Background and Importance Loss of adherence to antiretroviral treatment (ART) is one of the leading causes of virological failure in people living with HIV (PLWHIV). Lack of adherence is associated with a loss of follow-up by the health system, particularly in the Pharmacy Department.
Aim and Objectives To identify factors in PLWHIV which cause their follow-up to fail by the Pharmacy Department.
Material and Methods Case-control study conducted in a tertiary hospital which attends 3,000 PLWHIV. Patients who had run out of medication for more than one month, according to pharmacy registrations between September 2020 and September 2021, were identified and named after cases if the reason to not come to the Pharmacy were not justified (death, hospital transfer, inclusion in a clinical trial, etc.). We conducted a case-control study (1:4), and cases were matched according to age ( 5 years) and date of the last dispensation.
Statistical analysis was performed using the STATA 17.0 program (StataCorp LLC). All models were performed univariately, and a p<0.05 was considered significant.

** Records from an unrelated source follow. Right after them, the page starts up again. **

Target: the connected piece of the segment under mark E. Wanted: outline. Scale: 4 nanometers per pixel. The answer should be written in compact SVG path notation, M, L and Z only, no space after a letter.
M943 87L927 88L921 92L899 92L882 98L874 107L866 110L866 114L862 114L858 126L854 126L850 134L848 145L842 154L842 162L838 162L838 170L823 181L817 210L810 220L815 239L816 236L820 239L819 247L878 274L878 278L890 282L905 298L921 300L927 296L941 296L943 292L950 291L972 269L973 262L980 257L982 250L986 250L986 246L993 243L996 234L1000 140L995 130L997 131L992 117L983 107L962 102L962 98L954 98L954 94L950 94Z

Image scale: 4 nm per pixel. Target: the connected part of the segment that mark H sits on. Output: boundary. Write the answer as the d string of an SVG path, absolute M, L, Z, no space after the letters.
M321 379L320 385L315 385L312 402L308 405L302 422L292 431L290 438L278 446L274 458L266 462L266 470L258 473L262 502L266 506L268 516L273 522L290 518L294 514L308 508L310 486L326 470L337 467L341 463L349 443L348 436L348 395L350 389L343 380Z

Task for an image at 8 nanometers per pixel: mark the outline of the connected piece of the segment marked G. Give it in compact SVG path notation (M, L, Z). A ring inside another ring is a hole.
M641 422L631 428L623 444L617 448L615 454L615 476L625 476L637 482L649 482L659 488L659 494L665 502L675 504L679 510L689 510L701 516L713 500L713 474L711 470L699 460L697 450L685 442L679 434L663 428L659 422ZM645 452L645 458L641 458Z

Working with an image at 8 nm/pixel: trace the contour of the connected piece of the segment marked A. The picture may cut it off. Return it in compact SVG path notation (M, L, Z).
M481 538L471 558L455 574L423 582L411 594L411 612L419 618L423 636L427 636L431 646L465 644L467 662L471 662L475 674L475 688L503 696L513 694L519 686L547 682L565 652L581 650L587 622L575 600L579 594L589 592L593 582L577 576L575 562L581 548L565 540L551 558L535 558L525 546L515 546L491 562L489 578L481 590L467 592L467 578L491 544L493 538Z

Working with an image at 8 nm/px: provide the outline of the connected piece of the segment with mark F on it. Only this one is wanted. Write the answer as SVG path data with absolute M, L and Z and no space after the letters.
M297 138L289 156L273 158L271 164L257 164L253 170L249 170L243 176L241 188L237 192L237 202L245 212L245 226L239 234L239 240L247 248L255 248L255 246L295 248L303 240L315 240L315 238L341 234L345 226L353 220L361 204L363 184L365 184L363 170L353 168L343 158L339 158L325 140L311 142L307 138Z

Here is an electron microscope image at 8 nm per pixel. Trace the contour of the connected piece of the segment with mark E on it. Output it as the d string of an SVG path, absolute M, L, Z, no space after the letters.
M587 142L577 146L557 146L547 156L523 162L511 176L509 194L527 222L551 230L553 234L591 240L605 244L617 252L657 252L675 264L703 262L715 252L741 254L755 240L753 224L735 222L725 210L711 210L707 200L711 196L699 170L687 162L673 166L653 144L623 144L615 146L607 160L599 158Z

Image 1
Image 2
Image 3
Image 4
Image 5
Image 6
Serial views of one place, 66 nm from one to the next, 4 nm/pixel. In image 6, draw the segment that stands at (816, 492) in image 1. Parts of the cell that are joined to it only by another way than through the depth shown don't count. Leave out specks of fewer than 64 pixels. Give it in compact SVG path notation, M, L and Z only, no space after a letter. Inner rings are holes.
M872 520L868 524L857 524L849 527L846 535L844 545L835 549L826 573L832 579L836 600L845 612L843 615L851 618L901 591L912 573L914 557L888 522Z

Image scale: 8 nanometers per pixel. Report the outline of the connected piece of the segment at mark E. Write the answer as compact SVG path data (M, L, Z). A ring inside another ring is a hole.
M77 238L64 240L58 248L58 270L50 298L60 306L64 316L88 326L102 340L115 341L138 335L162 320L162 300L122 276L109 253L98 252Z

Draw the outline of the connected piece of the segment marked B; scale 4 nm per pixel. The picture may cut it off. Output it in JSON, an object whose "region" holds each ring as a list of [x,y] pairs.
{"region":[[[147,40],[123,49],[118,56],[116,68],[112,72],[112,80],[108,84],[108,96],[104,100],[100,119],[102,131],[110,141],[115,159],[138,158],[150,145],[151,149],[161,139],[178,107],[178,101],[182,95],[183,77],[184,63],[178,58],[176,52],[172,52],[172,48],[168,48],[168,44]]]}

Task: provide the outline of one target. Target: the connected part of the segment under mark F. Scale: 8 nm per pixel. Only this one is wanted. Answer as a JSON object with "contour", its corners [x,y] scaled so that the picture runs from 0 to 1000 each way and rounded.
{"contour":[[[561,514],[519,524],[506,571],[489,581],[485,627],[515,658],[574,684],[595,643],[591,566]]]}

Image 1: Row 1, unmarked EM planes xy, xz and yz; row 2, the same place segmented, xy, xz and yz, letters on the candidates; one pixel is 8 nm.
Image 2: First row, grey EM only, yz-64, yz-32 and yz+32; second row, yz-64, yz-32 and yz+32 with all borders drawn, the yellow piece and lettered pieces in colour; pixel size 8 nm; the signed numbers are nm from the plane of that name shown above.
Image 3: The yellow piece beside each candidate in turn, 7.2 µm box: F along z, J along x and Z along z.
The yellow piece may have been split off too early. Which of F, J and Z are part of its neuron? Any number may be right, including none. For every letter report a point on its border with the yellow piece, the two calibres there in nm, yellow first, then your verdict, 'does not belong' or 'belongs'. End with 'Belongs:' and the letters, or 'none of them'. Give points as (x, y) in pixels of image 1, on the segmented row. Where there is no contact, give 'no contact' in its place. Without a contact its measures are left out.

Variables studied were: gender, age, region of birth, studies, stable housing, route of HIV transmission, CD4 nadir, years after diagnostic, type of ART, years on ART, stage, adverse effects to ART, number of lines of treatment, pharmacy registrations of adherence, alcohol use, drug use, and psychiatric problems. Data were obtained from the clinical database
Results Sixty-one cases were identified and matched with 244 controls. Statistical differences were found in gender, where cis-man have an OR=4.5 (CI95% 1.0−19.6,p=0.047) and trans-man have an OR=23.9 (CI 95% 2.9−195.8,p=0.003) in comparison with women, and region where Latin-American have an OR=2.7 (CI 95% 1.3−5.6, p=0.008). Patients who fail to adhere to treatment according to the records in Pharmacy have an OR=0.04 (CI 95% 0.01−0.11, p=0.000) and patients who are alcoholics or drug abusers, have an OR=3.24 (CI 95% 1.30−8.04, p=0.011) and an OR=2.01 (CI 95% 1.03-3.93, p=0.039), respectively.
Conclusion and Relevance Clinicians should pay special attention to cis or trans-men, Latin Americans, historic bad adherence registrations by pharmacists and alcoholic or drug abusers who are more prone to losing follow-up in their treatments. This enhances the importance of multidisciplinary team approach to these patients. Clinical, pharmacist and nurse interventions and information registration are crucial to identify these patients.